Every entry in the data is to be written out exactly; no picture belongs in the copy.

--------------------------------

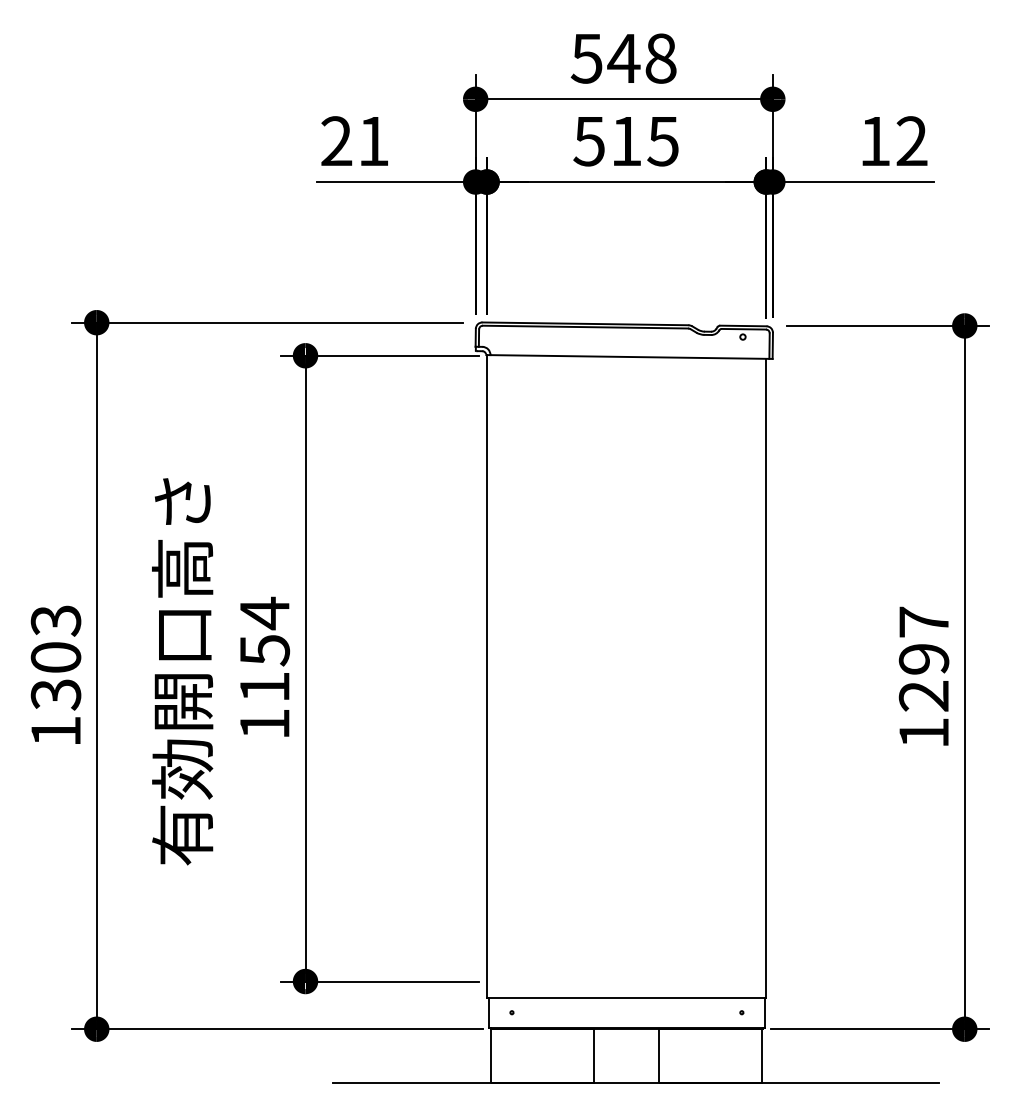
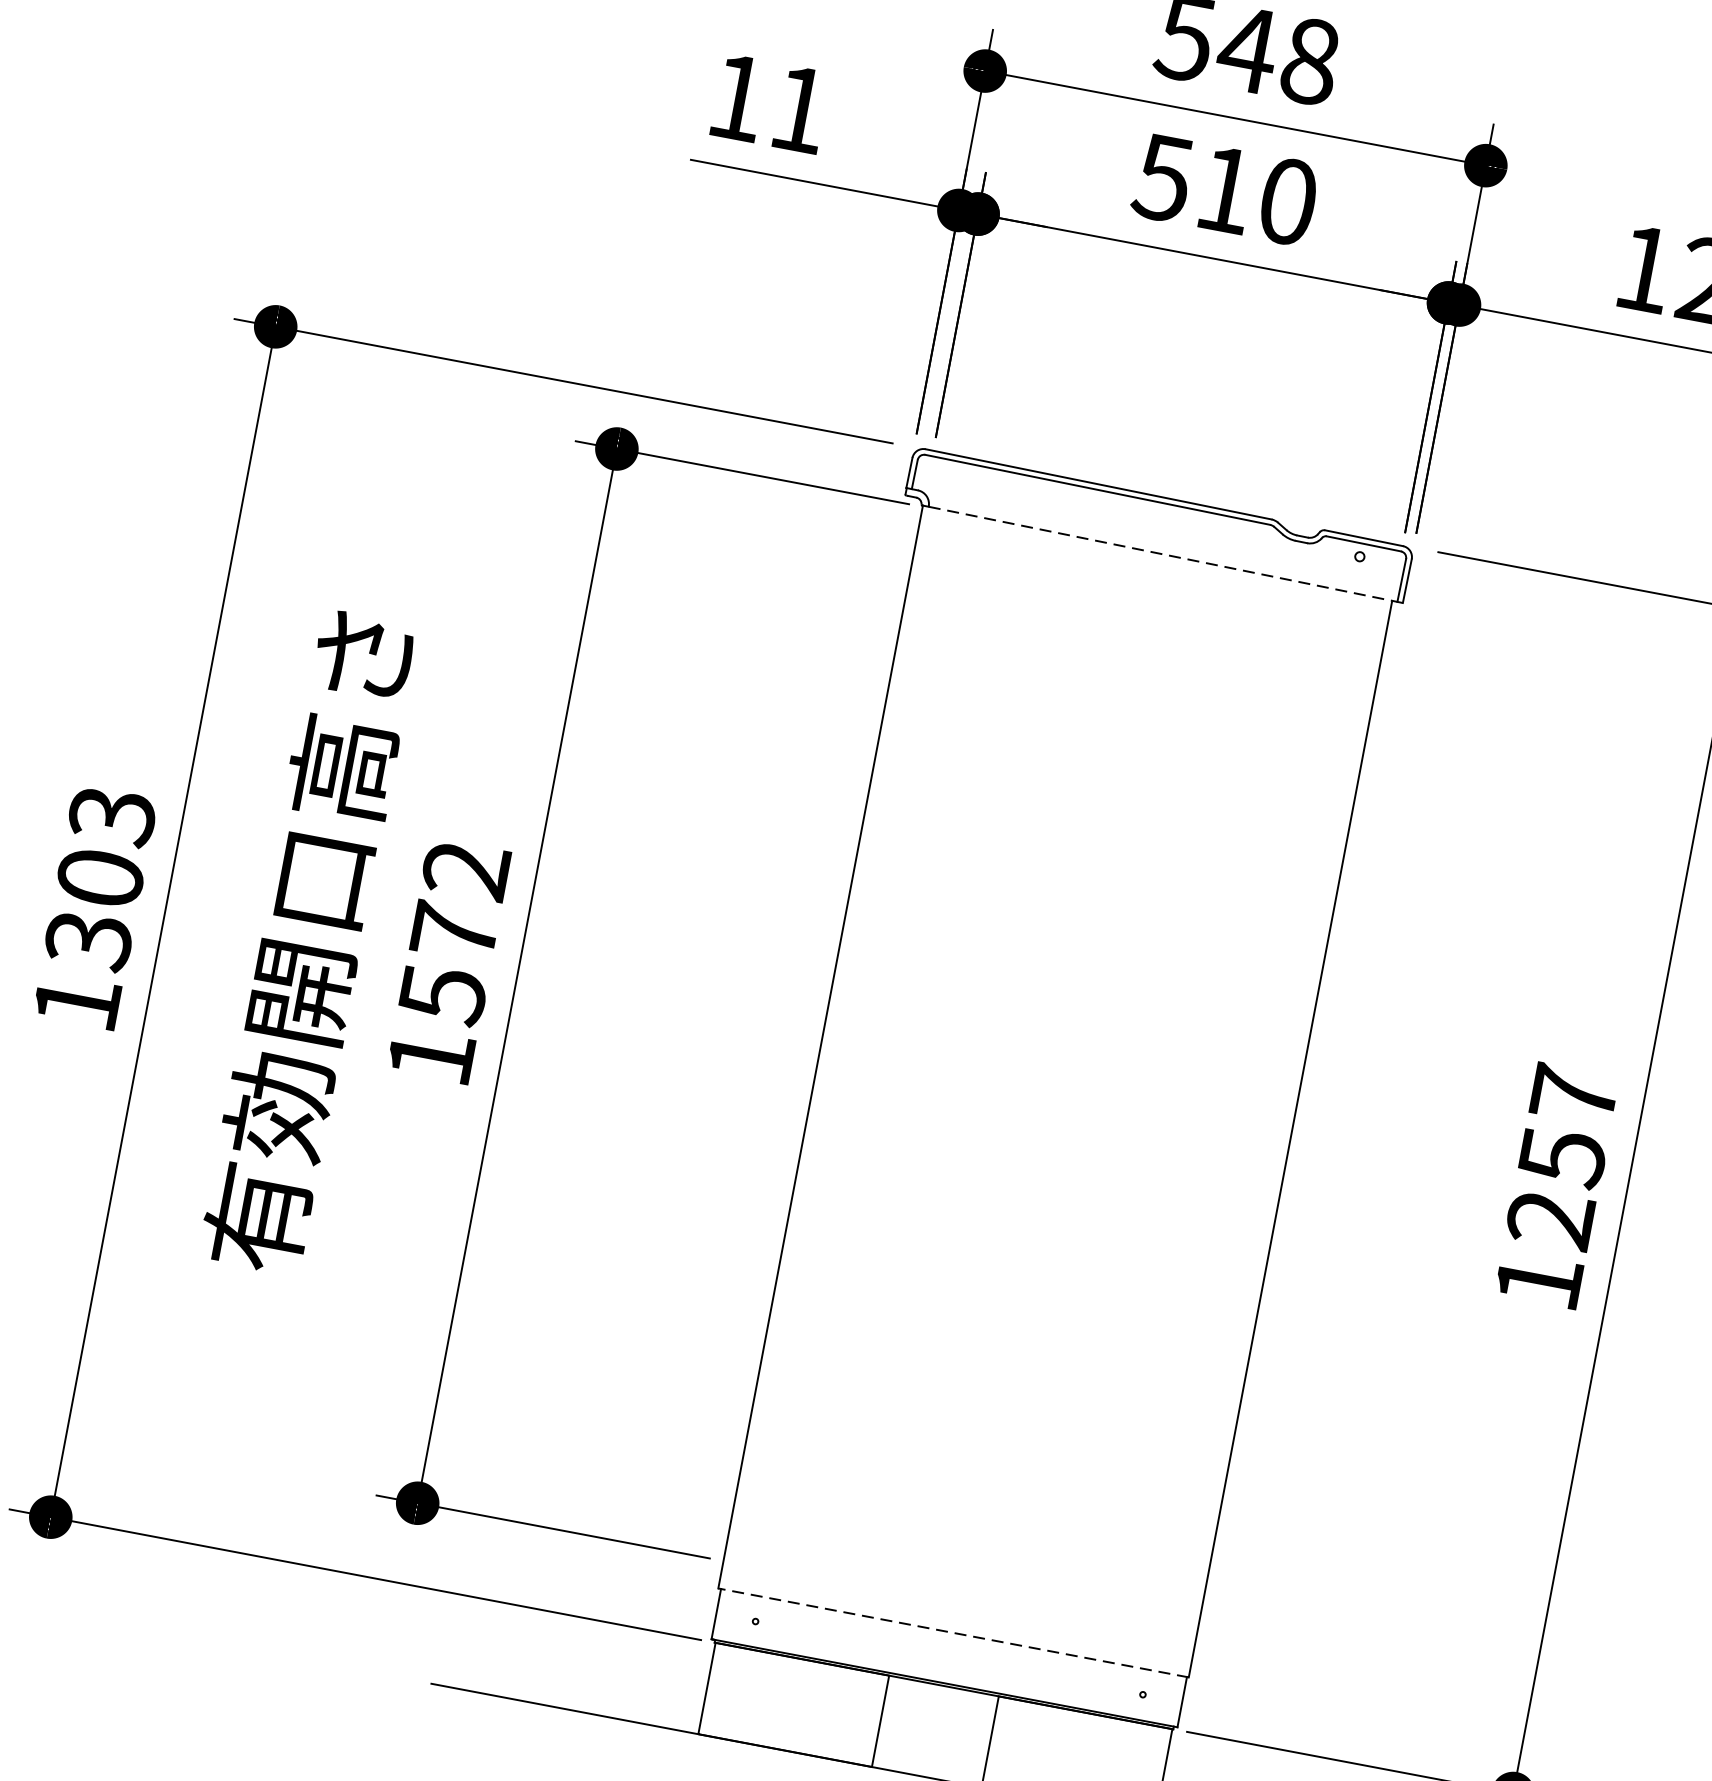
text: (336, 140) -> (737, 96), 21 -> 11
text: (662, 141) -> (1286, 201), 515 -> 510
line: (632, 357) -> (1167, 556), solid -> dashed
text: (264, 649) -> (454, 930), 1154 -> 1572
text: (923, 659) -> (1561, 1157), 1297 -> 1257
line: (626, 997) -> (953, 1632), solid -> dashed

--------------------------------

Answer to this task:
text: (336, 140) -> (737, 96), 21 -> 11
text: (662, 141) -> (1286, 201), 515 -> 510
line: (632, 357) -> (1167, 556), solid -> dashed
text: (264, 649) -> (454, 930), 1154 -> 1572
text: (923, 659) -> (1561, 1157), 1297 -> 1257
line: (626, 997) -> (953, 1632), solid -> dashed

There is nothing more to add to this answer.